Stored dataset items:
============================================================

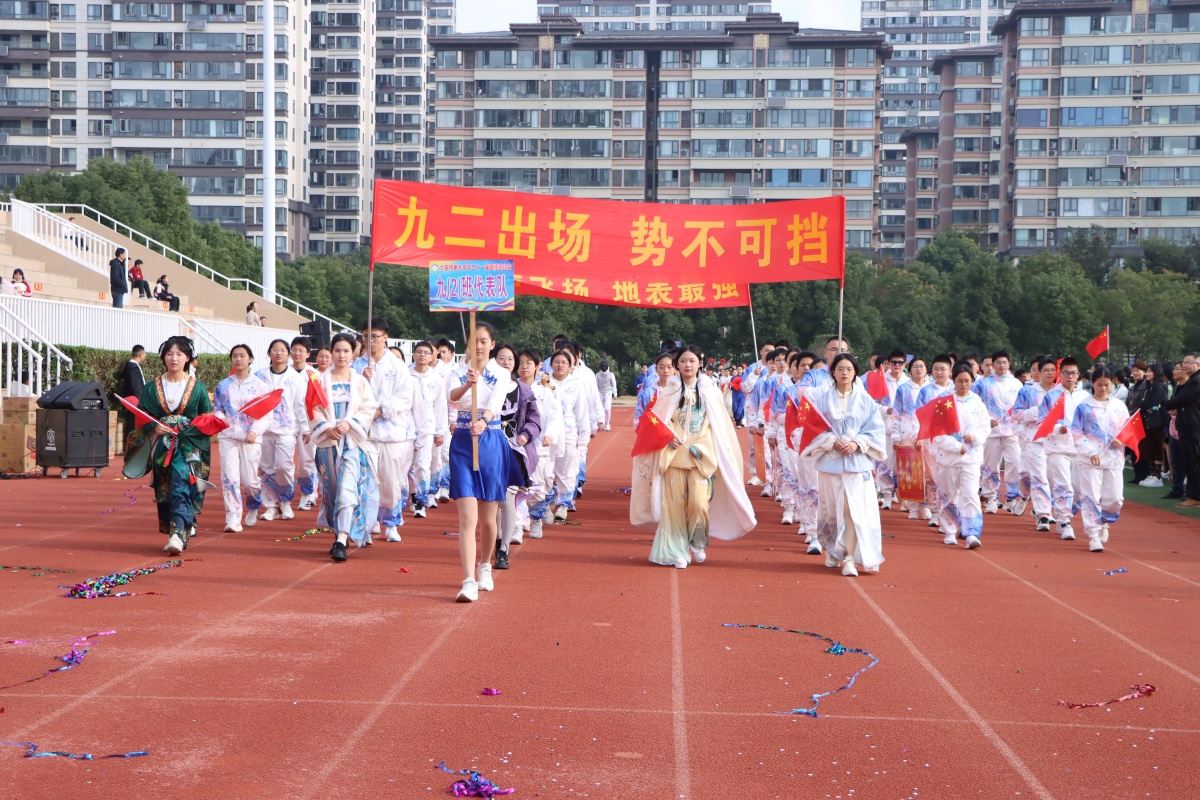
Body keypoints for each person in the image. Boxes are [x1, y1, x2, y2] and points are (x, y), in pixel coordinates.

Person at [632, 344, 755, 568]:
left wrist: (702, 446)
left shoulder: (710, 392)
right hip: (673, 455)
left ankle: (697, 540)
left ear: (700, 363)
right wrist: (668, 437)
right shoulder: (668, 392)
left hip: (700, 456)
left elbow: (715, 426)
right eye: (683, 361)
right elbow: (660, 421)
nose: (687, 365)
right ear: (677, 365)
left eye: (692, 361)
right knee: (675, 506)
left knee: (699, 503)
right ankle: (676, 551)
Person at [122, 336, 212, 555]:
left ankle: (177, 535)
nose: (174, 358)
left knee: (182, 483)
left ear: (187, 358)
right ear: (163, 357)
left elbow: (206, 418)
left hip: (189, 447)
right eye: (170, 354)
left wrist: (188, 428)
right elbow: (143, 417)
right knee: (165, 488)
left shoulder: (198, 388)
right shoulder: (151, 387)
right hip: (162, 448)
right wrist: (155, 426)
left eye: (179, 354)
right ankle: (181, 525)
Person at [802, 353, 886, 577]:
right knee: (831, 510)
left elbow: (875, 430)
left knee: (852, 510)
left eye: (849, 369)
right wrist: (831, 441)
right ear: (833, 372)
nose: (845, 373)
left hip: (856, 465)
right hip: (830, 463)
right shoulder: (822, 399)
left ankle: (849, 557)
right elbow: (812, 427)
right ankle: (833, 550)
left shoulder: (865, 400)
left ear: (855, 372)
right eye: (840, 369)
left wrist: (857, 443)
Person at [448, 321, 510, 602]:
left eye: (484, 341)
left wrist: (484, 421)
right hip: (463, 441)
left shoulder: (501, 372)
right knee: (467, 519)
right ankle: (468, 580)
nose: (479, 346)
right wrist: (466, 384)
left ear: (492, 344)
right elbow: (451, 397)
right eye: (474, 341)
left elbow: (495, 404)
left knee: (487, 519)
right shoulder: (458, 370)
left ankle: (485, 566)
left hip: (490, 441)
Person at [309, 333, 380, 562]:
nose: (341, 355)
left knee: (348, 488)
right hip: (328, 444)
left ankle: (341, 539)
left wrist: (350, 423)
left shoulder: (360, 382)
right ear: (331, 353)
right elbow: (311, 408)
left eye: (346, 351)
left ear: (354, 354)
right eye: (337, 350)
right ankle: (338, 532)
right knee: (331, 491)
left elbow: (368, 408)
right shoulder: (319, 381)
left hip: (352, 444)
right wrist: (326, 427)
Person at [353, 318, 423, 542]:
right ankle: (367, 523)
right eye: (366, 336)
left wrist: (381, 410)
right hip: (364, 435)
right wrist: (362, 381)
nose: (370, 341)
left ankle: (391, 523)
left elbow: (405, 397)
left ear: (385, 338)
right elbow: (350, 395)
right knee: (365, 481)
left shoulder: (398, 366)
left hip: (392, 435)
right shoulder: (356, 367)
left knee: (391, 482)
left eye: (375, 336)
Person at [931, 362, 991, 549]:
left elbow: (985, 427)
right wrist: (955, 446)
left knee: (971, 494)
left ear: (972, 380)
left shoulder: (977, 402)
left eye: (967, 381)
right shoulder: (944, 400)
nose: (963, 384)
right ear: (953, 380)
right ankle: (950, 530)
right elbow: (937, 431)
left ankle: (971, 532)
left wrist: (975, 437)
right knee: (948, 494)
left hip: (971, 458)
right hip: (948, 458)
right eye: (959, 381)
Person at [491, 344, 541, 570]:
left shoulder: (524, 391)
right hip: (488, 448)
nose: (506, 363)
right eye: (501, 358)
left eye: (510, 359)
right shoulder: (484, 387)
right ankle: (496, 538)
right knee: (491, 500)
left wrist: (526, 435)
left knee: (507, 498)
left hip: (514, 450)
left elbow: (534, 420)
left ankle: (503, 549)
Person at [1071, 365, 1131, 551]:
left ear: (1111, 383)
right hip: (1090, 459)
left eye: (1106, 384)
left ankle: (1104, 520)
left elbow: (1127, 428)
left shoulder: (1118, 405)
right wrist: (1090, 451)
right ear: (1092, 384)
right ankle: (1093, 534)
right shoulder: (1084, 406)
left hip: (1113, 457)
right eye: (1099, 384)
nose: (1103, 388)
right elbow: (1076, 432)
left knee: (1115, 499)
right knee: (1091, 496)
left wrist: (1121, 440)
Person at [213, 344, 270, 532]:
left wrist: (255, 430)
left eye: (242, 356)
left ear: (250, 359)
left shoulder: (259, 385)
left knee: (250, 481)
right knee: (230, 478)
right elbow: (218, 409)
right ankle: (233, 518)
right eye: (235, 356)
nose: (238, 359)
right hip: (228, 437)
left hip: (250, 438)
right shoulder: (223, 385)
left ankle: (253, 504)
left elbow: (266, 413)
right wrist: (223, 422)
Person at [255, 339, 308, 522]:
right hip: (264, 430)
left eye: (283, 350)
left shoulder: (295, 378)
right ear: (269, 353)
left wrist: (305, 428)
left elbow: (300, 405)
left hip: (287, 429)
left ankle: (285, 501)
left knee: (284, 466)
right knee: (266, 468)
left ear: (288, 354)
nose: (279, 353)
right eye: (275, 350)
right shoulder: (259, 376)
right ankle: (271, 505)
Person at [1039, 357, 1089, 540]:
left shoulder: (1085, 397)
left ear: (1078, 375)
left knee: (1079, 490)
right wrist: (1056, 429)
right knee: (1063, 486)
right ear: (1060, 374)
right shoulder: (1051, 396)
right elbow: (1041, 420)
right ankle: (1064, 521)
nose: (1070, 376)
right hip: (1057, 448)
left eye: (1073, 373)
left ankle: (1064, 512)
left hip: (1079, 449)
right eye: (1066, 373)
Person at [517, 348, 562, 540]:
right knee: (516, 485)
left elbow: (554, 416)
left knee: (540, 485)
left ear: (537, 366)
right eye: (521, 362)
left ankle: (536, 518)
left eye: (529, 363)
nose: (524, 367)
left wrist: (550, 435)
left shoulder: (543, 391)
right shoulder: (511, 388)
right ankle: (518, 523)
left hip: (539, 446)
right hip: (516, 445)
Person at [972, 350, 1023, 514]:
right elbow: (974, 406)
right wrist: (986, 419)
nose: (1002, 365)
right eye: (998, 363)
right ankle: (991, 497)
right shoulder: (982, 384)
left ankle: (1011, 497)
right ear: (992, 365)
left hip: (1011, 431)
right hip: (991, 431)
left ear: (1009, 364)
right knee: (991, 466)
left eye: (1004, 362)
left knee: (1015, 463)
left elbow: (1021, 407)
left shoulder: (1016, 384)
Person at [1010, 356, 1057, 530]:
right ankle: (1043, 513)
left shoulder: (1061, 392)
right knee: (1034, 475)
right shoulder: (1027, 391)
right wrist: (1038, 411)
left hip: (1056, 441)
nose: (1047, 373)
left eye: (1052, 370)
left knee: (1051, 478)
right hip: (1033, 439)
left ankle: (1040, 506)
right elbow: (1016, 415)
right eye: (1042, 370)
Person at [548, 348, 590, 522]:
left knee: (567, 470)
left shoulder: (576, 384)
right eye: (557, 362)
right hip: (547, 434)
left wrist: (583, 440)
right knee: (547, 470)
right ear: (551, 364)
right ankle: (547, 502)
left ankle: (564, 504)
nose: (560, 365)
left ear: (570, 366)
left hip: (569, 433)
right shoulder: (543, 382)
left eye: (564, 362)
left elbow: (582, 413)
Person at [409, 340, 448, 518]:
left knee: (423, 464)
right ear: (413, 354)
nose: (422, 355)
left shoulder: (436, 378)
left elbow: (440, 406)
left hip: (428, 427)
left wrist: (440, 431)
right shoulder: (406, 375)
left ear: (432, 356)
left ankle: (421, 501)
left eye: (426, 352)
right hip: (407, 426)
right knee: (407, 465)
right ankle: (410, 495)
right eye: (419, 351)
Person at [1163, 352, 1200, 508]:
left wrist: (1165, 404)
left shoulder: (1196, 381)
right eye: (1184, 362)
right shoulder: (1193, 380)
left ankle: (1195, 496)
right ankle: (1193, 494)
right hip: (1188, 424)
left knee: (1192, 462)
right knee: (1190, 461)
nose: (1185, 365)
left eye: (1189, 362)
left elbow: (1181, 399)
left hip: (1191, 425)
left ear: (1198, 365)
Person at [290, 337, 320, 511]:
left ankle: (308, 493)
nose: (297, 353)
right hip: (286, 422)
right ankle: (283, 497)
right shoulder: (285, 372)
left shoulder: (313, 375)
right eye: (294, 350)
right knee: (284, 462)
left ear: (308, 354)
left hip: (307, 423)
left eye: (301, 350)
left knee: (306, 460)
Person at [740, 341, 775, 485]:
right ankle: (756, 472)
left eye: (772, 350)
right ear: (761, 351)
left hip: (771, 411)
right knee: (755, 443)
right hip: (754, 410)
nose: (769, 353)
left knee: (772, 443)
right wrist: (754, 375)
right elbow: (745, 388)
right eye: (766, 350)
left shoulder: (777, 368)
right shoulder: (752, 368)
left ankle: (772, 475)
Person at [1133, 365, 1169, 488]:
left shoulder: (1159, 387)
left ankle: (1157, 477)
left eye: (1149, 371)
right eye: (1147, 371)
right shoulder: (1150, 387)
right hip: (1149, 421)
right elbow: (1143, 403)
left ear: (1156, 373)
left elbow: (1148, 403)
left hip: (1157, 422)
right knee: (1149, 448)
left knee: (1156, 448)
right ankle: (1152, 474)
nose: (1147, 374)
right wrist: (1142, 403)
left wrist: (1142, 402)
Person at [633, 351, 674, 428]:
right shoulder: (648, 393)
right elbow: (638, 417)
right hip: (652, 433)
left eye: (669, 367)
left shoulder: (680, 391)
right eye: (661, 367)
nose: (665, 371)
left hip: (675, 434)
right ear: (656, 369)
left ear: (675, 369)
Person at [117, 345, 147, 439]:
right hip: (134, 402)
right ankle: (131, 443)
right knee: (133, 424)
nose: (145, 356)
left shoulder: (131, 366)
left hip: (132, 400)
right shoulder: (133, 367)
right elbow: (136, 387)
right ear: (141, 355)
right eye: (144, 354)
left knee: (133, 423)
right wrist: (141, 401)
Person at [595, 360, 617, 431]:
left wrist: (614, 393)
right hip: (600, 393)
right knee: (600, 409)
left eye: (605, 366)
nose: (604, 368)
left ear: (607, 367)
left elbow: (613, 384)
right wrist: (595, 394)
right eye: (602, 366)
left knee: (607, 409)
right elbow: (596, 385)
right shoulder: (598, 375)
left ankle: (607, 424)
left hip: (608, 393)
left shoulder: (611, 374)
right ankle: (602, 423)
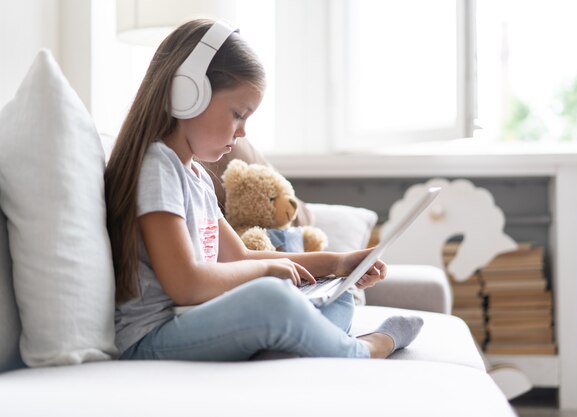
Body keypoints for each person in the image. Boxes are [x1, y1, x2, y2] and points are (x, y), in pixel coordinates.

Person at [104, 18, 422, 361]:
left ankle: (304, 342)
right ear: (187, 93)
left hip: (193, 322)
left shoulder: (195, 175)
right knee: (272, 298)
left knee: (336, 293)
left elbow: (239, 258)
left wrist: (338, 263)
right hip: (153, 337)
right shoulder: (157, 167)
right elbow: (187, 284)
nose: (242, 132)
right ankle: (362, 350)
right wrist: (268, 272)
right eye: (238, 114)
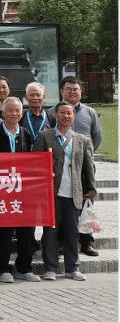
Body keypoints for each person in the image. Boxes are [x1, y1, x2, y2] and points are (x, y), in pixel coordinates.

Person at [33, 102, 96, 281]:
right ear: (56, 115)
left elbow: (89, 167)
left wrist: (91, 189)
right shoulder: (45, 136)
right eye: (62, 113)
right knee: (50, 233)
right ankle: (50, 268)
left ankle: (72, 268)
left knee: (72, 233)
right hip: (51, 194)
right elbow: (36, 163)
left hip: (74, 193)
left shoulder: (82, 140)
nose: (66, 116)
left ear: (74, 116)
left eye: (69, 113)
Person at [0, 97, 39, 283]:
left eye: (17, 110)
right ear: (2, 113)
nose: (14, 114)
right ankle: (4, 268)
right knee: (3, 231)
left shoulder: (26, 134)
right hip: (2, 190)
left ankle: (24, 268)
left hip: (23, 190)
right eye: (10, 110)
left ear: (22, 113)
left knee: (27, 231)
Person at [60, 75, 103, 257]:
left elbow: (97, 137)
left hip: (85, 168)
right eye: (68, 89)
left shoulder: (89, 112)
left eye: (75, 89)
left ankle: (86, 242)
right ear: (62, 91)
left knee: (87, 203)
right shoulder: (55, 112)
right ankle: (63, 243)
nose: (72, 92)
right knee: (64, 205)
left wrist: (84, 155)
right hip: (63, 167)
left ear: (81, 91)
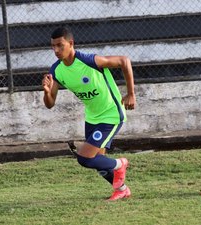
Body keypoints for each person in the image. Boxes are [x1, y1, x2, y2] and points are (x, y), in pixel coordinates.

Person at [42, 27, 136, 201]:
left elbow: (124, 60)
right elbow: (50, 104)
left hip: (111, 114)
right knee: (98, 162)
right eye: (53, 46)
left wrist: (131, 93)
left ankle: (120, 164)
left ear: (71, 44)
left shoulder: (89, 60)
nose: (55, 50)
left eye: (60, 46)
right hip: (92, 117)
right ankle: (122, 190)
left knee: (84, 158)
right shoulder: (56, 70)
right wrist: (47, 92)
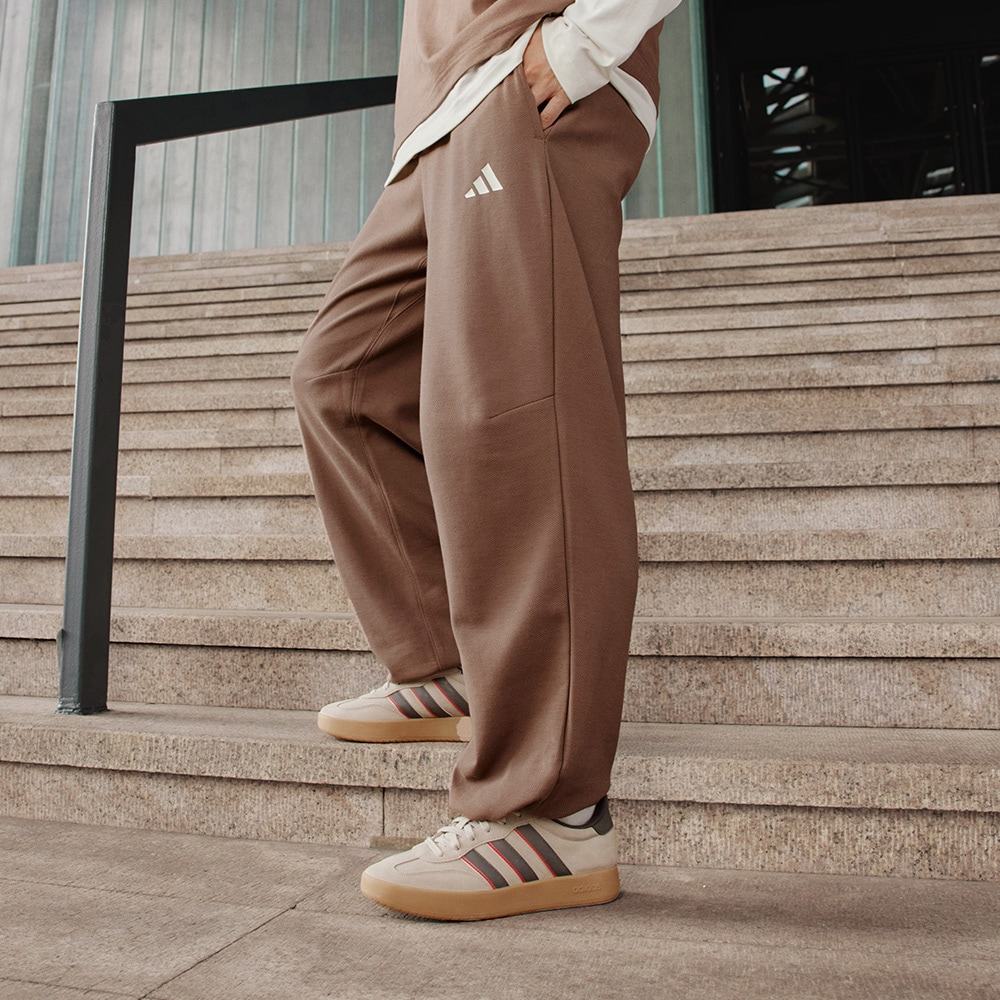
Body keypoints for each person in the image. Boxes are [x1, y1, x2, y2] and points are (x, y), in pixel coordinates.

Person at [290, 0, 685, 921]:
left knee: (520, 429)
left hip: (528, 79)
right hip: (441, 114)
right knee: (343, 379)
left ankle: (554, 811)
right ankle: (448, 664)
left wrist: (585, 43)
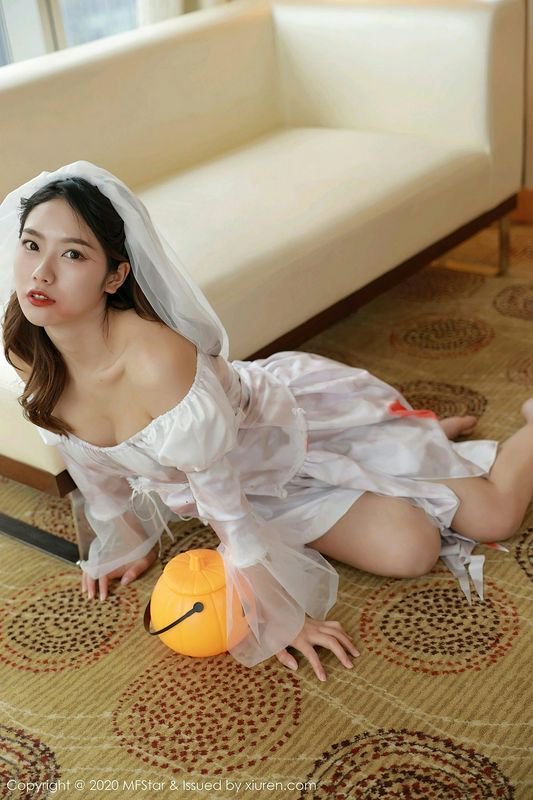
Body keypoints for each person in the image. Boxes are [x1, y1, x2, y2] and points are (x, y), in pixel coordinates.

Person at [1, 162, 531, 683]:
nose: (41, 273)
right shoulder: (25, 344)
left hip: (293, 437)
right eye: (31, 244)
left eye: (72, 253)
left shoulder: (155, 360)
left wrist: (282, 618)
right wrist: (127, 539)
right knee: (412, 549)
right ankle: (413, 442)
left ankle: (425, 434)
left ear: (115, 276)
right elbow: (83, 455)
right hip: (246, 489)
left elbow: (226, 511)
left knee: (493, 518)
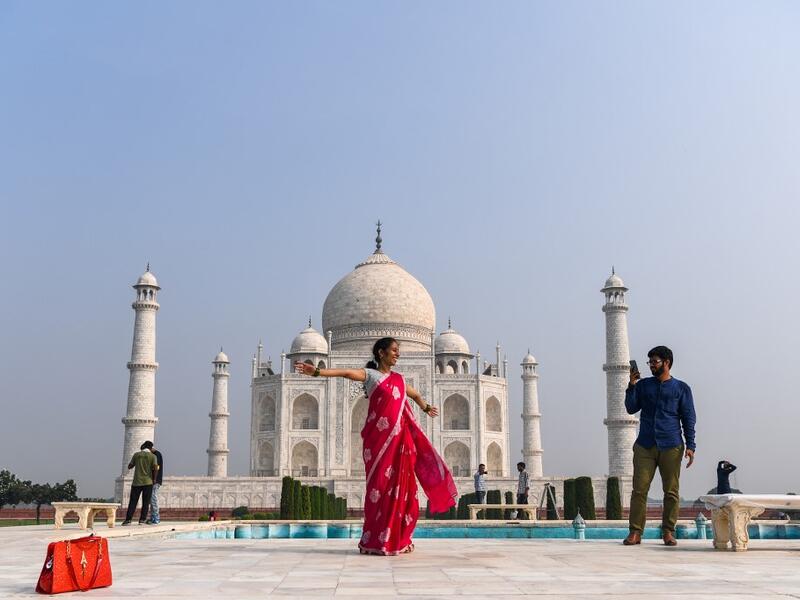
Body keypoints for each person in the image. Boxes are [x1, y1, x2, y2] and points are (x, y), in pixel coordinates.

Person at [295, 337, 457, 555]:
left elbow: (416, 394)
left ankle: (398, 540)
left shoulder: (399, 380)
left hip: (400, 443)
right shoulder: (370, 375)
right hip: (378, 443)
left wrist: (426, 407)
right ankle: (375, 539)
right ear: (381, 353)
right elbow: (344, 373)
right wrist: (315, 372)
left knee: (404, 489)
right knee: (378, 488)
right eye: (394, 350)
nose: (397, 354)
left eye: (398, 350)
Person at [623, 346, 696, 547]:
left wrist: (691, 445)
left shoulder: (681, 388)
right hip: (645, 445)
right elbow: (630, 408)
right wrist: (631, 385)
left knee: (671, 492)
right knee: (639, 490)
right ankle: (635, 532)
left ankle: (668, 532)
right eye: (650, 362)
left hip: (671, 444)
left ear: (667, 362)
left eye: (655, 362)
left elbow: (688, 418)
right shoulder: (644, 385)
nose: (651, 366)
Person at [122, 440, 159, 526]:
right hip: (148, 482)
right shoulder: (153, 456)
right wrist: (154, 479)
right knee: (146, 502)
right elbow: (156, 468)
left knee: (133, 501)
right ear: (150, 448)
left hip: (136, 482)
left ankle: (128, 520)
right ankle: (142, 520)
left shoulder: (137, 455)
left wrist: (136, 463)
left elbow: (130, 466)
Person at [146, 444, 164, 524]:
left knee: (153, 498)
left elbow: (156, 467)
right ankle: (153, 517)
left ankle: (156, 517)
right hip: (153, 480)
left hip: (155, 480)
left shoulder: (157, 455)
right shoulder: (155, 454)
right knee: (151, 499)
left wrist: (154, 479)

============================================================

What to do:
Using the records above, restate word for word the lines from the one with "left knee: (284, 466)" through the one with "right knee: (1063, 486)", both included.

Answer space:
left knee: (284, 466)
right knee: (266, 468)
left ear: (288, 354)
nose: (279, 353)
right eye: (275, 350)
right shoulder: (259, 376)
right ankle: (271, 505)
Person at [1039, 357, 1089, 540]:
left shoulder: (1085, 397)
left ear: (1078, 375)
left knee: (1079, 490)
right wrist: (1056, 429)
right knee: (1063, 486)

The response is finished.